The data section start

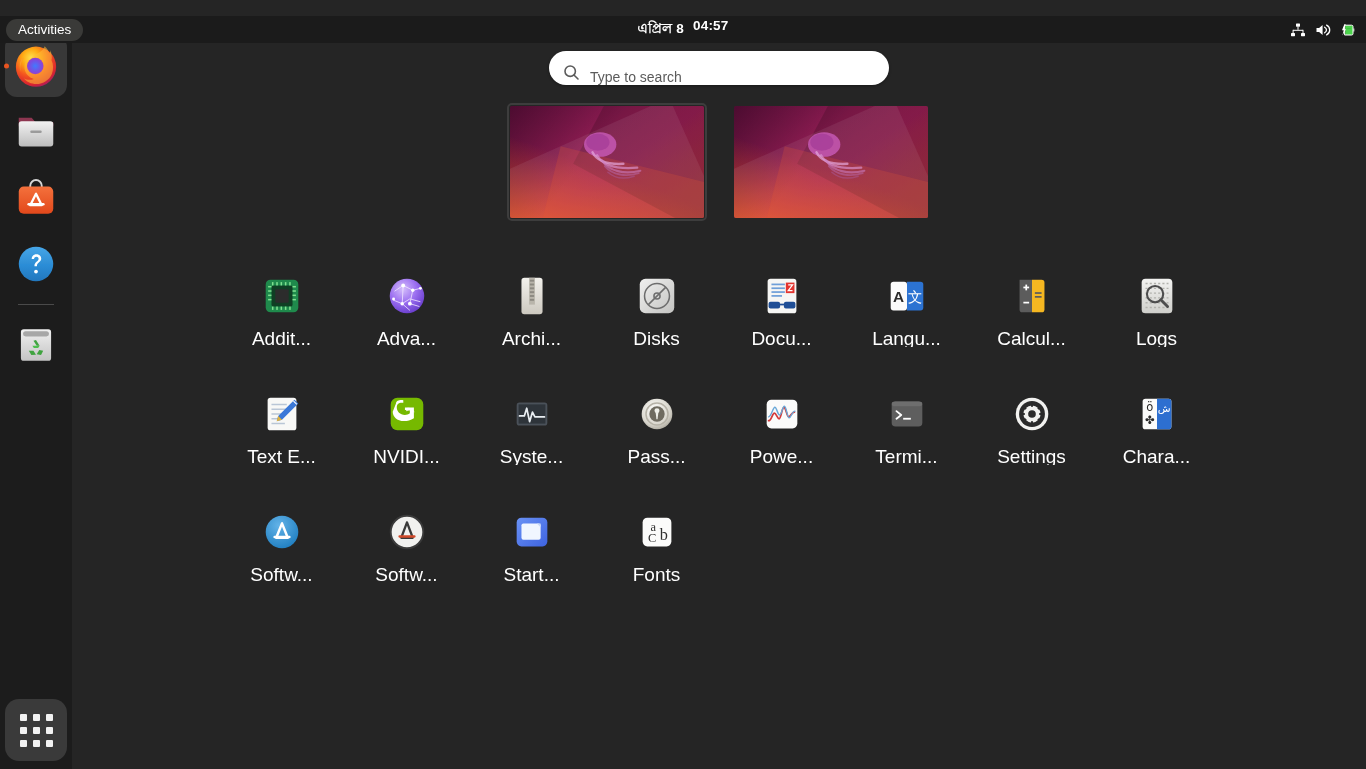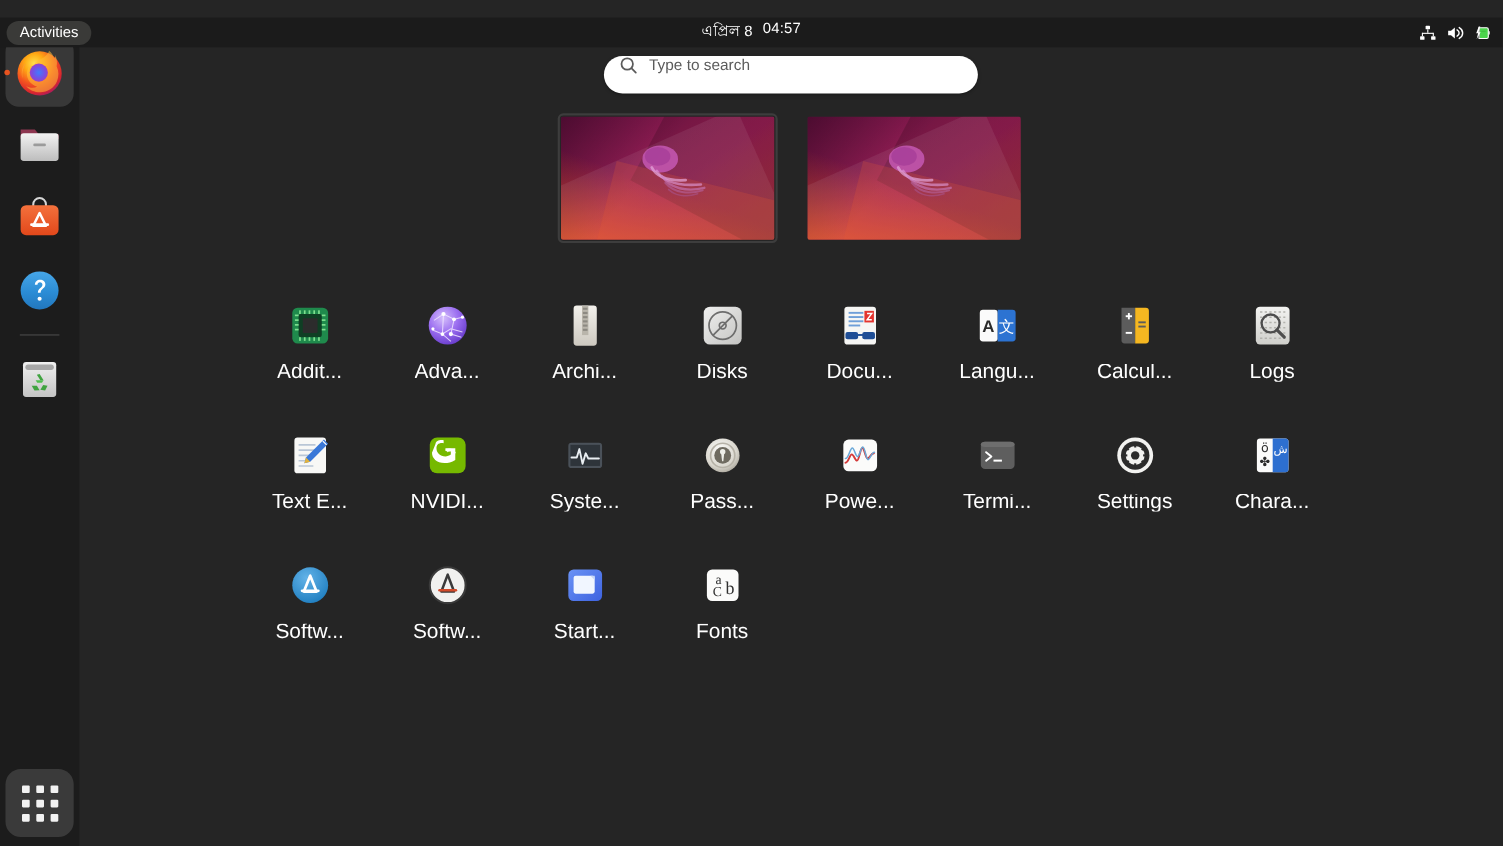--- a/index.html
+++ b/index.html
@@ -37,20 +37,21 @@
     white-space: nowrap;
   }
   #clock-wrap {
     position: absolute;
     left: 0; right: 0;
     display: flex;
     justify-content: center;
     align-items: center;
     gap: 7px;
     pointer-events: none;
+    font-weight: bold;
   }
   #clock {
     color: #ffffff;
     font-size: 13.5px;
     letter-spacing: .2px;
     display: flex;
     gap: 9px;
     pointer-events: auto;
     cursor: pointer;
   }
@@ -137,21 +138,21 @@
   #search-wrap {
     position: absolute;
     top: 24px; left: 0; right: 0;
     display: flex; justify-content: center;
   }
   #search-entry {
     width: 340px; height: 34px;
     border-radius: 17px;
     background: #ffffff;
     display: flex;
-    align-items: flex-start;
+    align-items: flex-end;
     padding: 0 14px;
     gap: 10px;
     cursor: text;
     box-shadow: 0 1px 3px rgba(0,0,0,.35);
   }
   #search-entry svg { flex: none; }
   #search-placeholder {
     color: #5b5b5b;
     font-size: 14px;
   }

The data section end

Say how many lines in the records hold the string "content". Give no other words.

Task output | 2